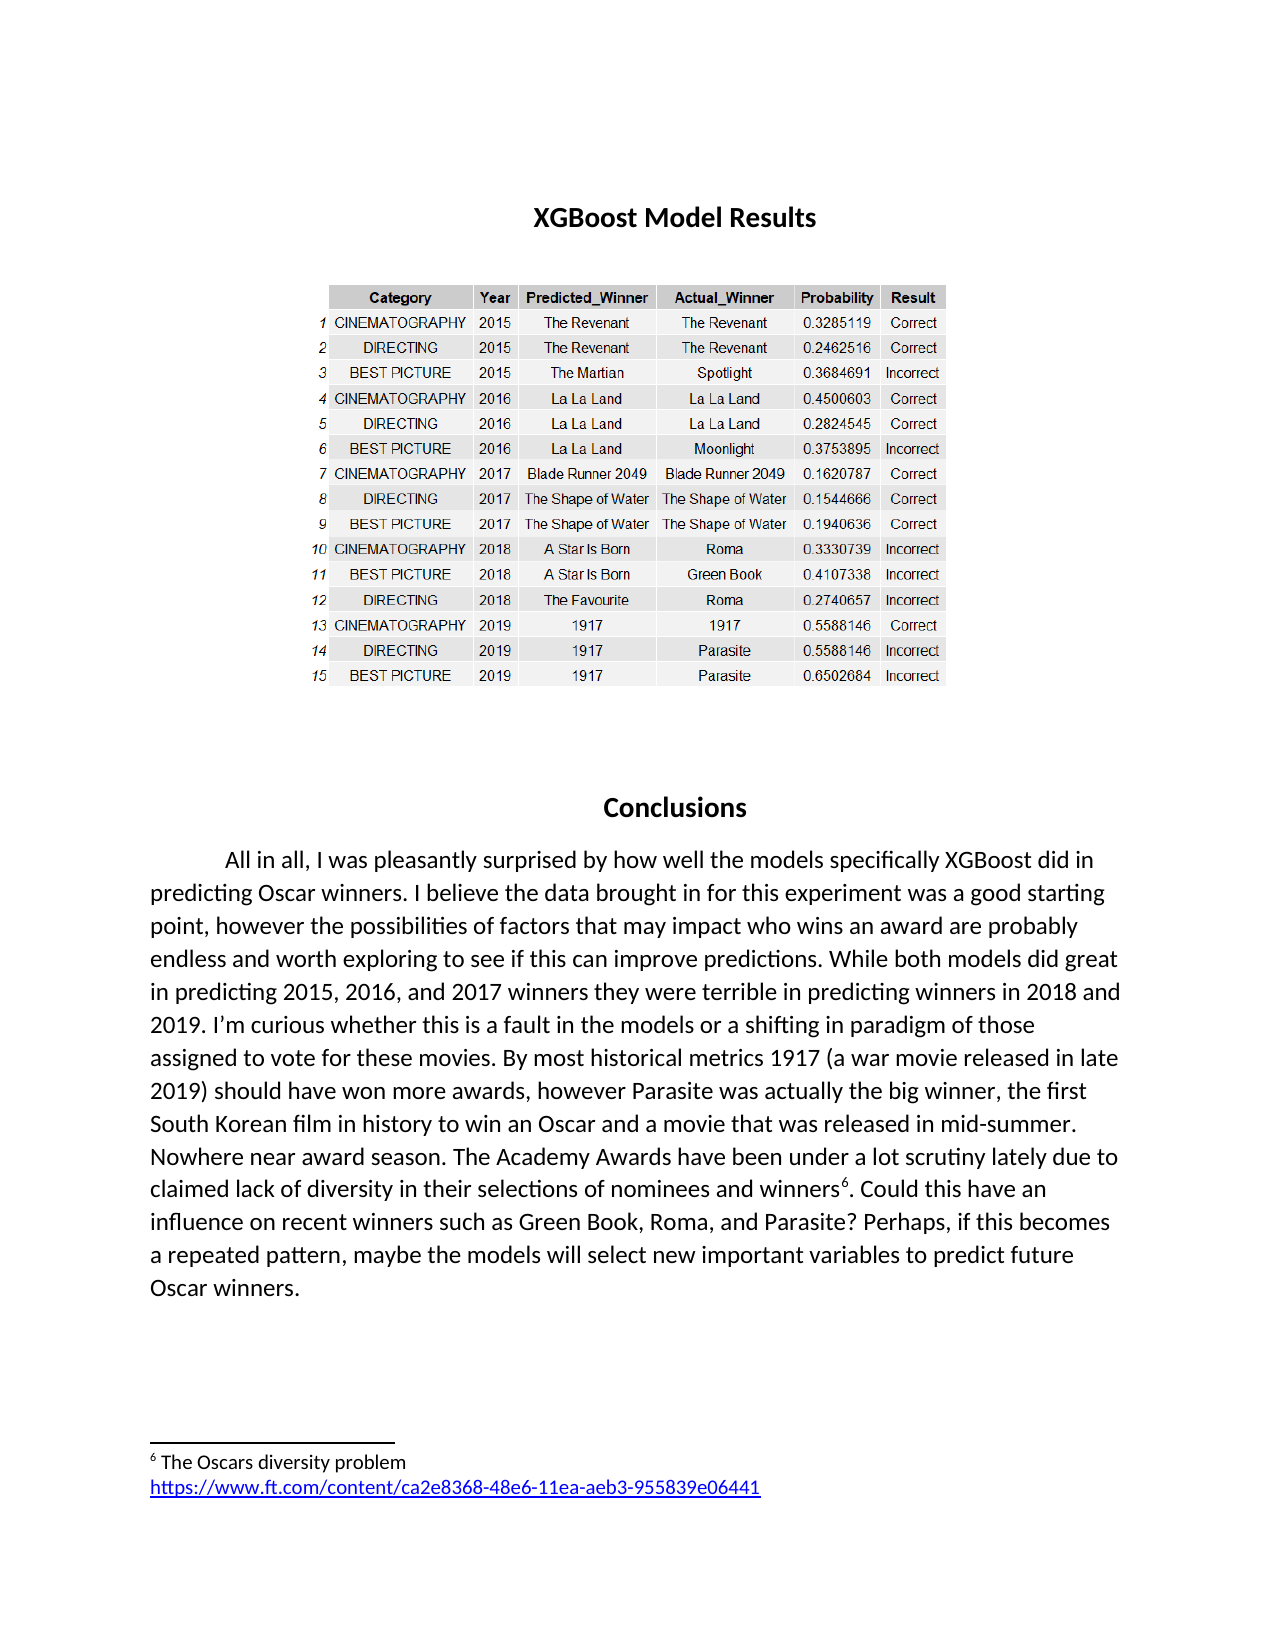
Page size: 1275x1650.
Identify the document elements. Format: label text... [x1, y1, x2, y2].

picture [225, 254, 1020, 716]
text XGBoost Model Results [150, 199, 1125, 235]
text Conclusions [150, 789, 1125, 825]
text All in all, I was pleasantly surprised by how well the models specifically XGBoost did in predicting Oscar winners. I believe the data brought in for this experiment was a good starting point, however the possibilities of factors that may impact who wins an award are probably endless and worth exploring to see if this can improve predictions. While both models did great in predicting 2015, 2016, and 2017 winners they were terrible in predicting winners in 2018 and 2019. I’m curious whether this is a fault in the models or a shifting in paradigm of those assigned to vote for these movies. By most historical metrics 1917 (a war movie released in late 2019) should have won more awards, however Parasite was actually the big winner, the first South Korean film in history to win an Oscar and a movie that was released in mid-summer. Nowhere near award season. The Academy Awards have been under a lot scrutiny lately due to claimed lack of diversity in their selections of nominees and winners. Could this have an influence on recent winners such as Green Book, Roma, and Parasite? Perhaps, if this becomes a repeated pattern, maybe the models will select new important variables to predict future Oscar winners. [150, 844, 1125, 1303]
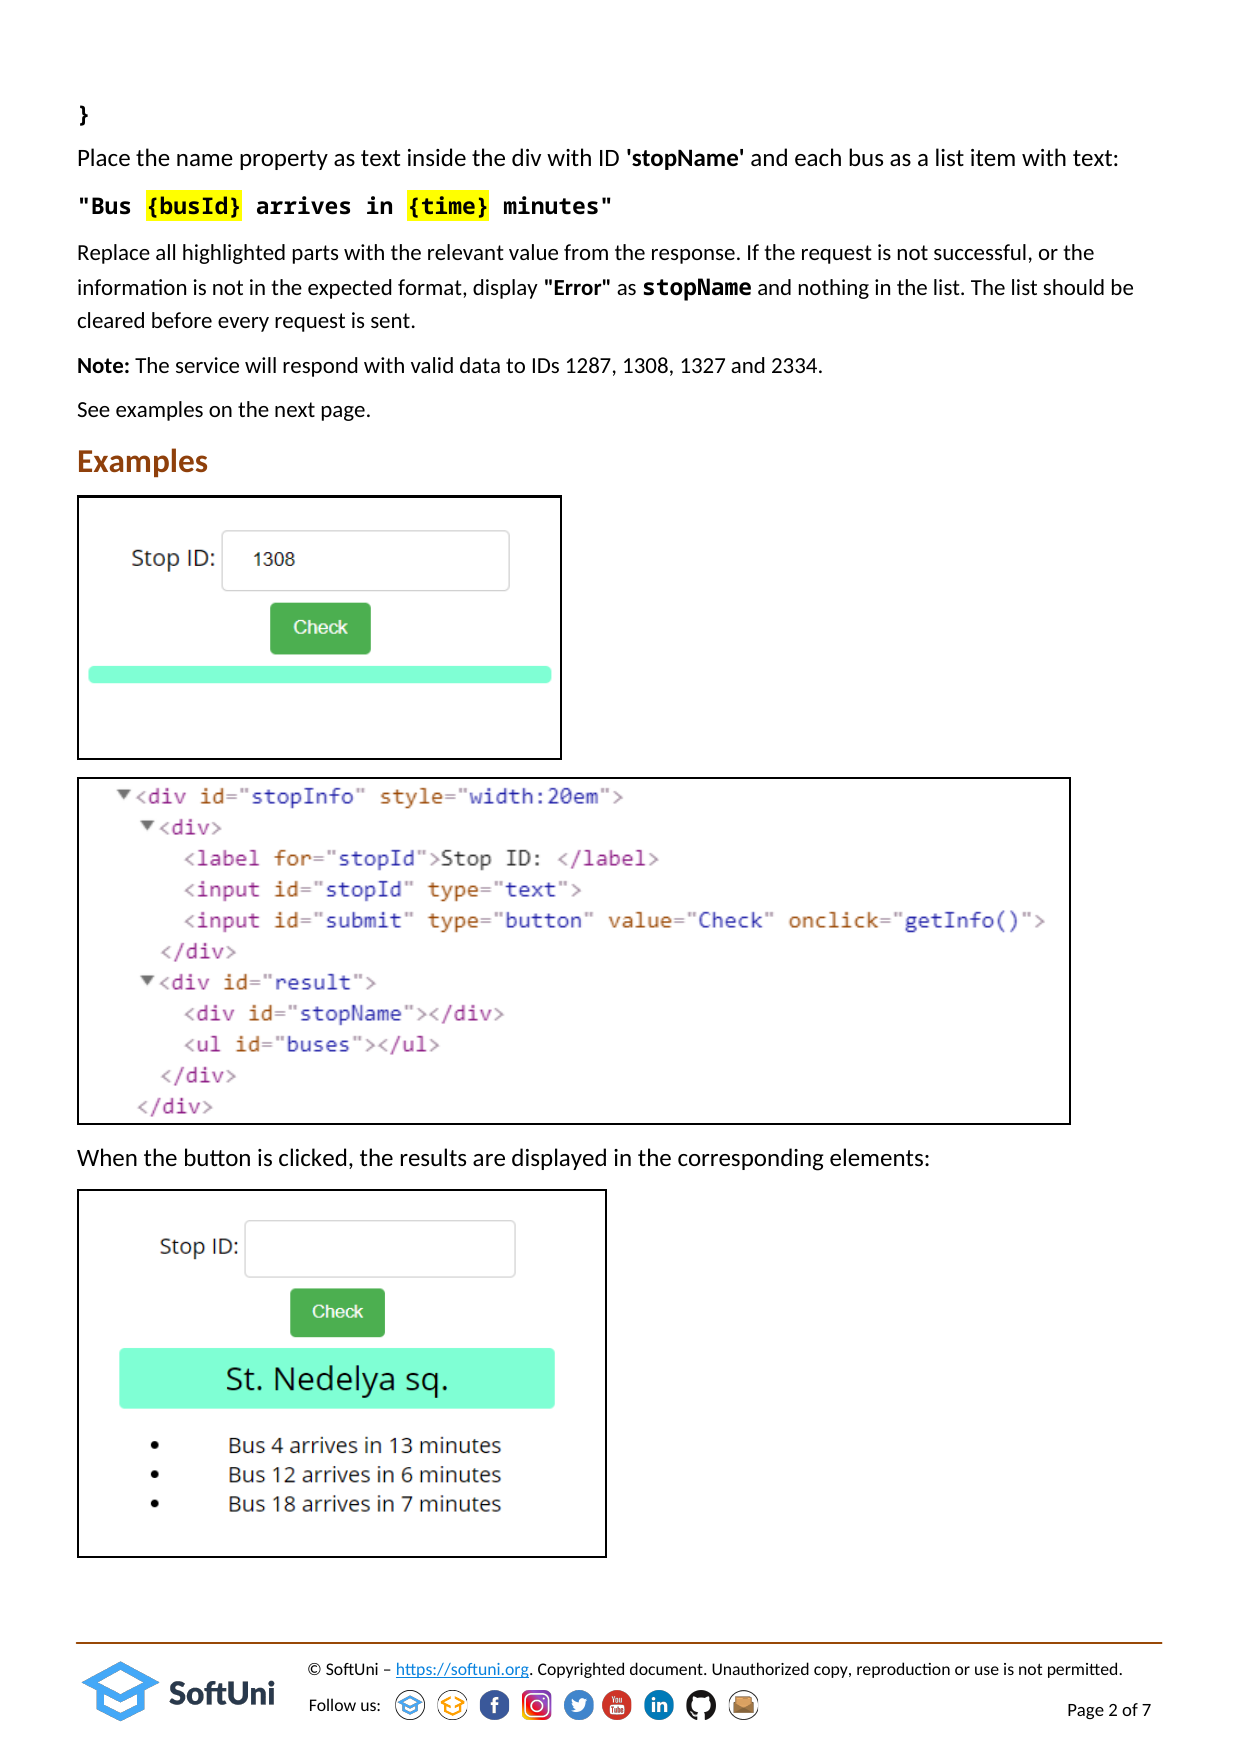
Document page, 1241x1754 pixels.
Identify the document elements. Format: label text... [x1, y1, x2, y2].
------------------------------------------------------------
- _GOAL OF THE EXERCISE_
Above are the records; give them all again exactly, apart from the pictures.

- _WRITTEN SOLUTION_
Page size: 1275x1650.
Identify the document elements. Format: label text... [x1, y1, x2, y2].

picture [225, 254, 1020, 716]
text XGBoost Model Results [150, 199, 1125, 235]
text Conclusions [150, 789, 1125, 825]
text All in all, I was pleasantly surprised by how well the models specifically XGBoost did in predicting Oscar winners. I believe the data brought in for this experiment was a good starting point, however the possibilities of factors that may impact who wins an award are probably endless and worth exploring to see if this can improve predictions. While both models did great in predicting 2015, 2016, and 2017 winners they were terrible in predicting winners in 2018 and 2019. I’m curious whether this is a fault in the models or a shifting in paradigm of those assigned to vote for these movies. By most historical metrics 1917 (a war movie released in late 2019) should have won more awards, however Parasite was actually the big winner, the first South Korean film in history to win an Oscar and a movie that was released in mid-summer. Nowhere near award season. The Academy Awards have been under a lot scrutiny lately due to claimed lack of diversity in their selections of nominees and winners. Could this have an influence on recent winners such as Green Book, Roma, and Parasite? Perhaps, if this becomes a repeated pattern, maybe the models will select new important variables to predict future Oscar winners. [150, 844, 1125, 1303]
Document page, 1241x1754 pixels.
Identify the document elements. Format: label text... [x1, y1, x2, y2].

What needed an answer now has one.